• _Explore the material_
- 1) In the text on the genus Polyandrocarpa, rewrite the paragraph beginning "Polyandrocarpa can have colonies" more briefly. Keep its main facts.
- 2) List every habitat of Polyandrocarpa species that the text on the genus Polyandrocarpa names.
- 3) From the text on the genus Polyandrocarpa, reproduce the passage starting at "Polyandrocarpa form colonies" and ending at "an encrusting colony.".

Some species of the genus Polyandrocarpa are invasive in certain regions. For example, Polyandrocarpa zorritensis is native to the Atlantic Ocean but is considered a threat to certain marine species in the Mediterranean Sea.

Habitats of species of the genus Polyandrocarpa include coral reefs, estuaries, rocky or other hard surfaces, and marine benthic environments. Species attach to surfaces using an adhesive secretion. Species of the genus play an important role in marine ecosystems as filter feeders, helping to remove small particles and pollutants from the water.

== Diet ==
Species of the genus Polyandrocarpa feed on small particles and plankton.

== Life history ==
Polyandrocarpa are characterized by their small size and simple body structure. They typically form small, spherical colonies that consist of multiple individuals, or zooids, connected together.

Polyandrocarpa form colonies composed of multiple individuals.

Polyandrocarpa can have colonies with embedded zooids or separate zooids joined by basal stolons, though the majority of species within this genus do not have completely embedded zooids. Each zooid has a sac-like body with two siphons: an inhalant siphon that draws in water and food particles, and an exhalant siphon that expels waste and water back into the surrounding environment. An exception to this is Polyandrocarpa colligata. P. colligata has completely embedded zooids and an encrusting colony.

• _Given data_
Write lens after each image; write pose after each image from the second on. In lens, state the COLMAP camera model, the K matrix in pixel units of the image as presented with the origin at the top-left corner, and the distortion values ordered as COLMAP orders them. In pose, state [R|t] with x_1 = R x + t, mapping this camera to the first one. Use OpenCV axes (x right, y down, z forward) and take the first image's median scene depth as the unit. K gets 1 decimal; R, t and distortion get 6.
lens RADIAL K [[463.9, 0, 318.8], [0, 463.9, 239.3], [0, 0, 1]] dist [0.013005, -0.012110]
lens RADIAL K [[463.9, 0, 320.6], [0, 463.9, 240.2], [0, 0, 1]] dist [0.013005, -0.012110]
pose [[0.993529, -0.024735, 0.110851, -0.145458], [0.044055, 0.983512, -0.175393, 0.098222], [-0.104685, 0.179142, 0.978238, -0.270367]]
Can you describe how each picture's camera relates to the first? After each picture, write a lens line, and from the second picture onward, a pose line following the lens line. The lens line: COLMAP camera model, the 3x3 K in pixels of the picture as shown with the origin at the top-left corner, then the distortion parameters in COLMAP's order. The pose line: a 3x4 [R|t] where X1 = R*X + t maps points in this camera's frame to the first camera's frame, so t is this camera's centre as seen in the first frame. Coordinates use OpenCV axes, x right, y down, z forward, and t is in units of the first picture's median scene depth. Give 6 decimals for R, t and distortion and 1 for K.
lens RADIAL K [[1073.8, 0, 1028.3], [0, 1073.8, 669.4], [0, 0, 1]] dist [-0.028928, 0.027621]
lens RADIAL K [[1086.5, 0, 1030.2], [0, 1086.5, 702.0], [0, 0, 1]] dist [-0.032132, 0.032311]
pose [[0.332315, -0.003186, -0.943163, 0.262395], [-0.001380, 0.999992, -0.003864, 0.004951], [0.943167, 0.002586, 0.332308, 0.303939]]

• _Expected outputs_
- 1) Polyandrocarpa colonies have either embedded zooids or separate zooids joined by basal stolons, but most species lack fully embedded zooids. Each zooid has a sac-like body with two siphons: an inhalant one that takes in water and food particles, and an exhalant one that expels waste and water. Polyandrocarpa colligata is an exception, with fully embedded zooids and an encrusting colony.

- 2)
- Coral reefs
- Estuaries
- Rocky or other hard surfaces
- Marine benthic environments

- 3)
Polyandrocarpa form colonies composed of multiple individuals.

Polyandrocarpa can have colonies with embedded zooids or separate zooids joined by basal stolons, though the majority of species within this genus do not have completely embedded zooids. Each zooid has a sac-like body with two siphons: an inhalant siphon that draws in water and food particles, and an exhalant siphon that expels waste and water back into the surrounding environment. An exception to this is Polyandrocarpa colligata. P. colligata has completely embedded zooids and an encrusting colony.